The 160 W opaque, 134 W 10% semi-transparent and 139 W artist PV modules were installed with different orientations and tilt angles with respect to the ground in Changhua, Taiwan, for one year from 2014. The modules were placed outside and connected with a maximum power point tracking inverter that recorded the power output. The irradiance was measured by an optical power meter. The weather condition was changeable, but the total irradiance was about equal to 1299.4 peak sun hours (average 3.56 h/day). Figure 7 shows the annual power generation for the three modules; the capacity of each module is normalized to 1 kW. In all the cases the annual power generation is the highest for the opaque PV module and the lowest for the 10% semi-transparent module. Despite having the same installation capacity, the three types of modules have different annual power generation due to different performance under variable illumination irradiances over a day. Particularly for weak light illumination (≤200 W/m²), the module performance depends on the shunt resistance [25], which can be calculated as the inverse slope at the point of V = 0 in the I-V curve. The calculated shunt resistances for the opaque, artist PV, and the 10% transmittance modules are 4139, 3468, and 3003 Ω, respectively. Compared to the 10% semi-transparent modules, artist PV modules have a smaller laser ablation area and therefore higher shunt resistance. The non-tilted modules show a power generation of around 1354, 1288 and 1185 kW for opaque, artist PV, and 10% semi-transparent modules, respectively. The 23.5°-tilted modules show about 4%–5% reduction in power generation, except for the modules facing south, showing even higher performance than non-tilted ones. This can be related to improvement in plane-of-array irradiance. A significant reduction in power generation is observed for the 90°-tilted modules. Power generations of 600–800 W, approximately half of that of 0°- and 23.5°-tilted modules, are obtained.

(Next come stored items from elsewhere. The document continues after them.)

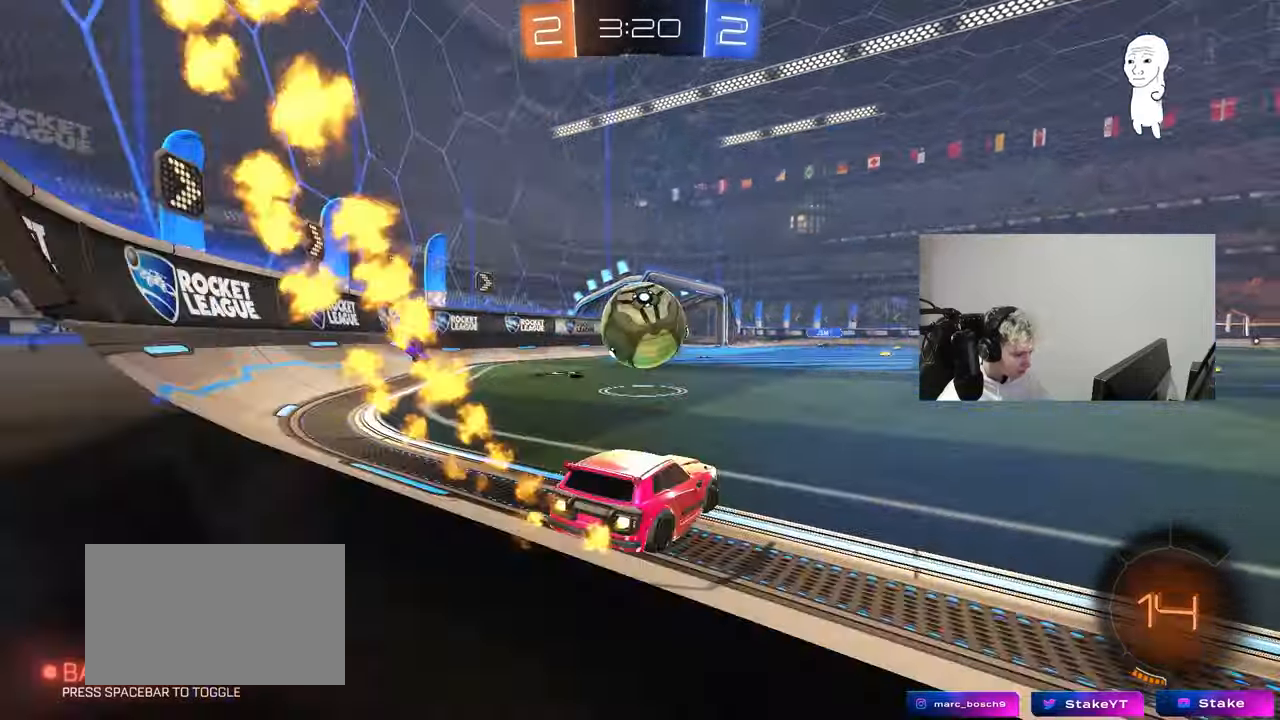
{"keys": ["a", "s", "shift"], "mouse": ["left"], "mouse_move": "up", "events": [[33, "mouse_right", "down"], [50, "a", "down"], [50, "d", "up"], [117, "mouse_right", "up"], [133, "shift", "down"], [133, "w", "down"], [183, "mouse_right", "down"], [183, "s", "down"], [233, "w", "up"], [367, "mouse_right", "up"]]}
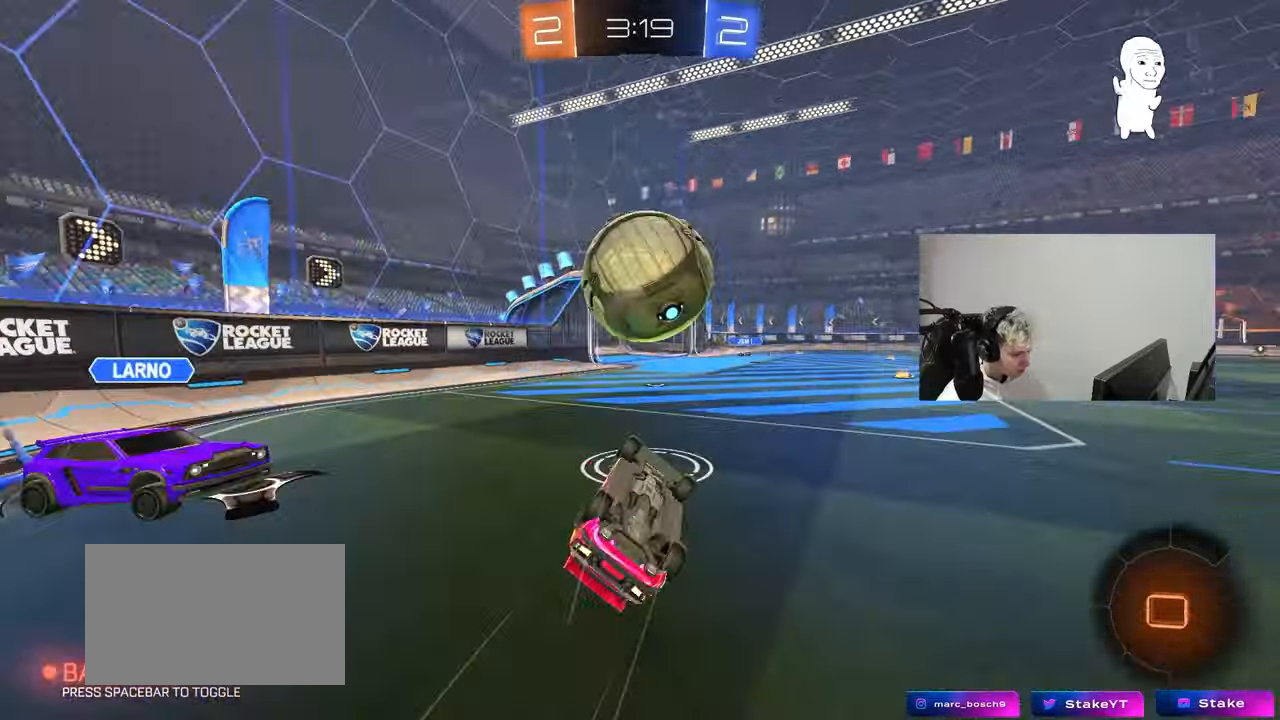
{"keys": [], "mouse": [], "mouse_move": "up-right", "events": [[300, "mouse_left", "up"], [333, "s", "up"], [433, "a", "up"], [433, "shift", "up"]]}
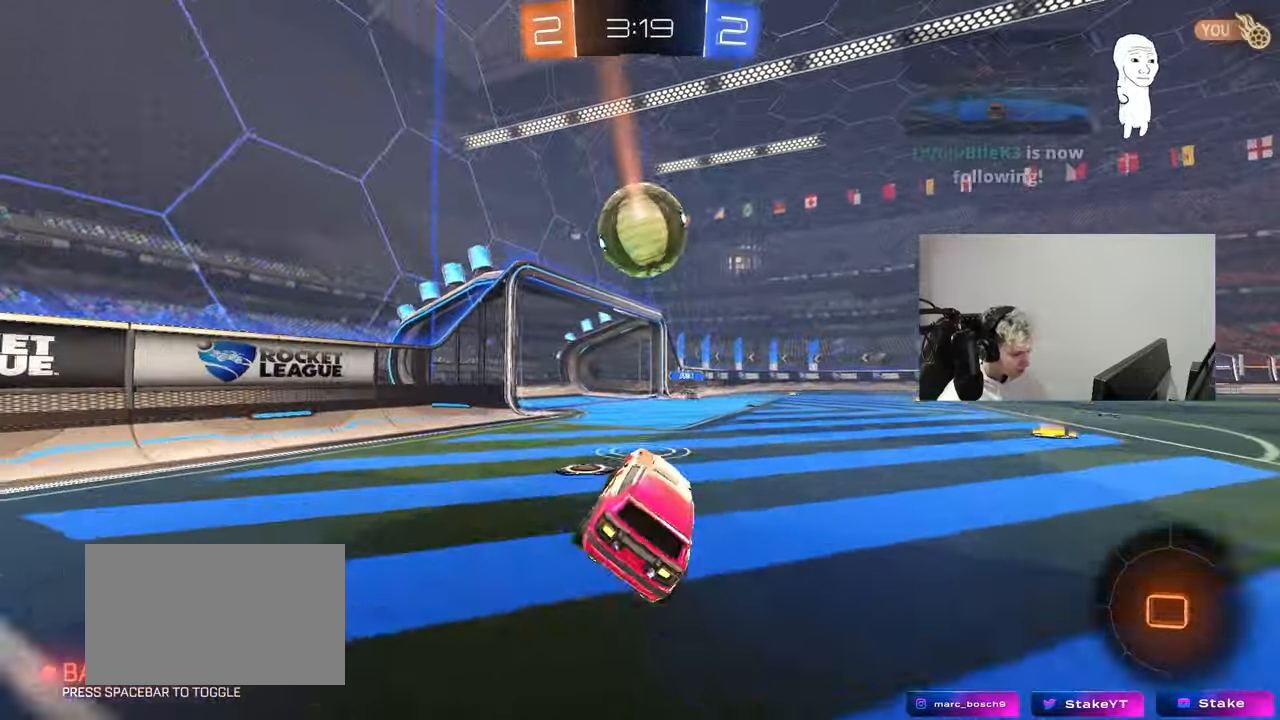
{"keys": ["d", "shift", "w"], "mouse": ["left", "right"], "mouse_move": "down-left", "events": [[33, "d", "down"], [33, "w", "down"], [400, "d", "up"], [450, "mouse_left", "down"], [450, "mouse_right", "down"], [500, "d", "down"], [500, "shift", "down"]]}
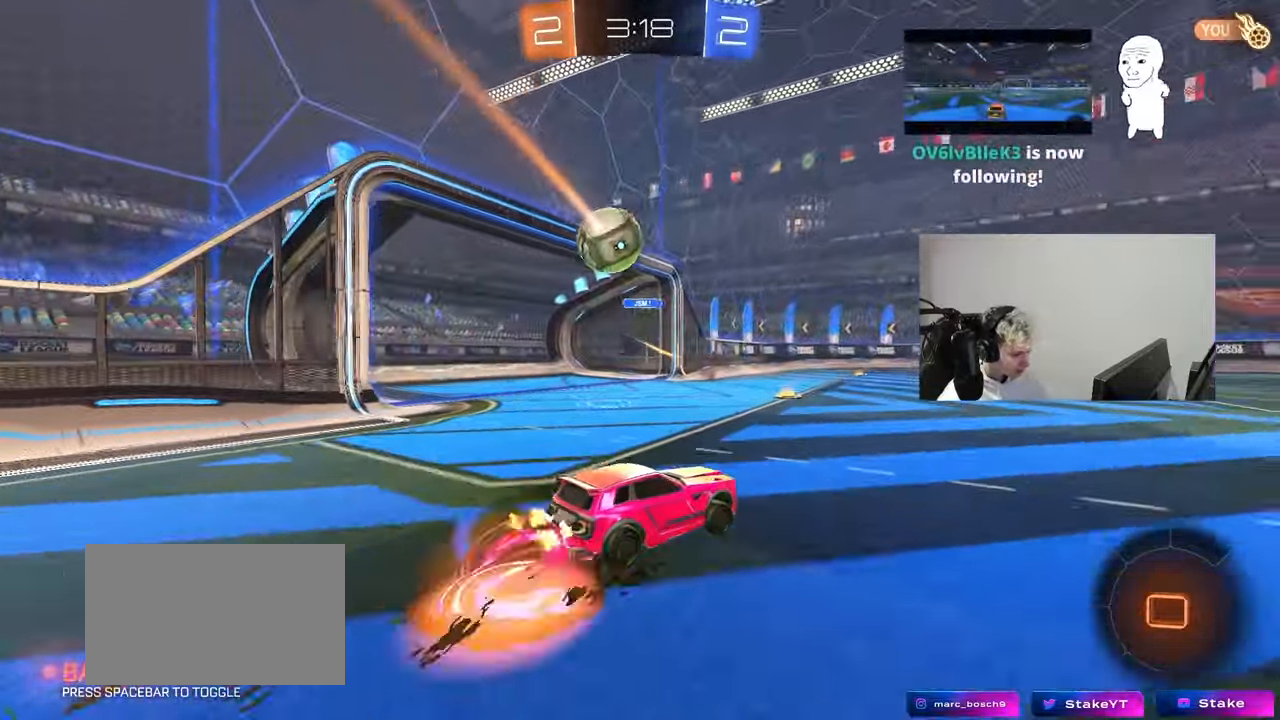
{"keys": ["d", "s", "shift"], "mouse": [], "mouse_move": "up-right", "events": [[50, "mouse_right", "up"], [83, "mouse_right", "down"], [133, "s", "down"], [133, "w", "up"], [233, "mouse_left", "up"], [233, "mouse_right", "up"], [283, "space", "down"], [467, "space", "up"]]}
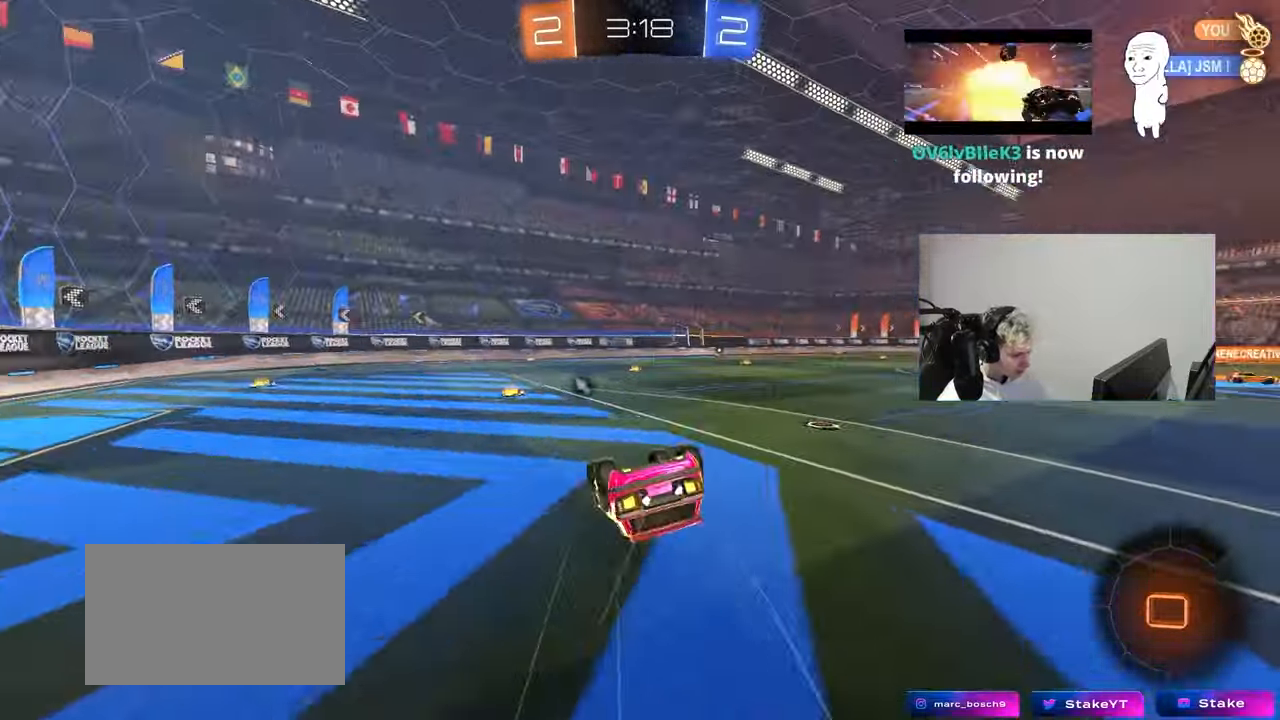
{"keys": [], "mouse": [], "mouse_move": "still", "events": [[67, "s", "up"], [100, "mouse_left", "down"], [150, "s", "down"], [300, "mouse_left", "up"], [333, "s", "up"], [383, "d", "up"], [383, "shift", "up"]]}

Figure 8 demonstrates the installation of the artist PV modules, wherein four modules are supported tightly by glass fittings at the corners of each module. The modules are tilted approximately 90° to the horizontal. This installation method has been widely used in traditional glass curtain walls, and is engineered for safety and strength without the need of metal frames (which can block the view) to offer visual beauty.

We introduce this method from the field of glass to BIPV technology while solving certain problems described as follows. Figure 9a shows the glass fittings installed in traditional glasses and BIPV modules. The most cost-effective method for glass fittings is to drill holes from the back to the front, and then to use screws (Figure 9b). However, this is not suitable for BIPV modules as the holes drilled on the PV modules can deteriorate performances, and the holes expose the module to a high risk of water leakage. Hence, we only drilled holes on the corners of the back glass, and inserted alternative routels into the holes (Figure 9c). The back glass was then EVA-laminated with the PV modules. The EVA would penetrate the back glass through the holes to fix the routels after encapsulation. This method prevents module damage and water leakage. Finally, PV curtain walls with high aesthetic quality can be built.

4. Conclusions

We have demonstrated a full-color, semi-transparent artist PV module using laser processes with a brightened grayscale mask that precisely defines the regions that need to be removed or retained. This work can be regarded as an evolution of BIPV module designs from plain and simple to extremely aesthetic. Furthermore, the high retaining power output of 139 W makes the full-color module more competitive than other commercial semi-transparent modules. This technique is expected to break the stereotype that solar cells are only for power generation, and can possibly elevate PV products into an art form.